Subventions et des contributions :

Subvention ou bourse octroyée s'appliquant à plus d'un exercice financier. (2017-2018 à 2020-2021)

The discovery of Higgs boson by LHC in 2012 was an important step in validating the Standard Model (SM). However, there are already tensions between certain data and theoretical calculations based on SM. To make definite conclusions from these tensions, we need to improve the accuracy of both the measurement data and theoretical calculations. With the increase in luminosity and energy LHCb Run II (2015-19) expects to, at least, quadruple its effective statistics with the data collected until 2019 and hence half the uncertainties on the current measurements. In addition, SuperKEKB, which is an upgrade project of KEKB (1998-2010) at KEK (Japan) is designed to increase the instantaneous luminosity by about a factor of 40. Along with the BELLE II detector, this next-generation B-factory will complement the exploration of New Physics beyond the Standard Model currently being carried out at the energy frontier by LHC. The physics run of SuperKEKB will start in 2017. The numerous decay channels of the B mesons (quark-antiquark bound state containing a b-quark) to light mesons (quark-antiquark bound state with no b-quark) offer the opportunity to make precision tests of the Standard Model and perhaps more interestingly, to look for signals of physics beyond the SM. Exclusive B decays to light mesons are appealing since they are relatively easy to access experimentally, especially in an environment like the LHC. On the other hand, the theory of such decays is challenging due to the strong interactions effects. The theory of strong interactions, which is called quantum chromodynamics (QCD), becomes complicated when dealing with bound-state quantities. The computation of these quantities is challenging and model-dependent. Therefore, it is very important to make SM predictions using alternative viable approaches to nonperturbative QCD.

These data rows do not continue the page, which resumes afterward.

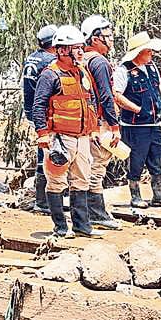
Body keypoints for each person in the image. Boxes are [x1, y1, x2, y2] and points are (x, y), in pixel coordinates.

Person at [31, 26, 102, 239]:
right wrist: (43, 134)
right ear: (62, 51)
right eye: (76, 48)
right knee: (56, 181)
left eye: (81, 48)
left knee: (82, 180)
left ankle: (82, 225)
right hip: (59, 138)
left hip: (81, 138)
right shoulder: (50, 75)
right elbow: (38, 105)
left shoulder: (82, 72)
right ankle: (60, 226)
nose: (81, 52)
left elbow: (90, 102)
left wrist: (95, 129)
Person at [114, 32, 161, 209]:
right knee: (135, 161)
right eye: (148, 51)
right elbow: (117, 95)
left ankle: (159, 195)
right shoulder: (124, 70)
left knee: (159, 158)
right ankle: (135, 196)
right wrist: (137, 109)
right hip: (134, 126)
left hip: (155, 124)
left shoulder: (152, 67)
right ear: (138, 53)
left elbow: (159, 87)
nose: (152, 54)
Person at [79, 15, 124, 230]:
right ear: (95, 38)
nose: (111, 39)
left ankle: (87, 211)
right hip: (99, 124)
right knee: (97, 168)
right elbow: (106, 96)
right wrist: (114, 126)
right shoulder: (99, 62)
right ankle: (96, 213)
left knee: (85, 168)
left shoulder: (82, 60)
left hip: (86, 124)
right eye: (107, 35)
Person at [23, 25, 60, 213]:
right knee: (49, 154)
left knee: (43, 152)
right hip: (44, 113)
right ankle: (45, 200)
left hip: (30, 111)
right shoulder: (50, 61)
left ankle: (43, 199)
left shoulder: (31, 58)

In this research, we focus on increasing the reliability of our theoretical predictions for the exclusive B decays on both the perturbative and non-perturbative sides. First, we use an alternative and complimentary method to model QCD bound state effects. This method is known as light-front holography (LFH) and can be used to compute the non-perturbative inputs in theoretical calculations. Second, we are apply the so-called Principle of Maximum Conformality (PMC) to reduce the scale dependence of our theoretical predictions.
We also plan to investigate the underlying connection between LFH and chiral perturbation theory which is another successful model for describing nonperturbative QCD. One should be able to deduce this connection by matching their predictions for the same physical quantity at a common kinematical range where both models are expected to be valid.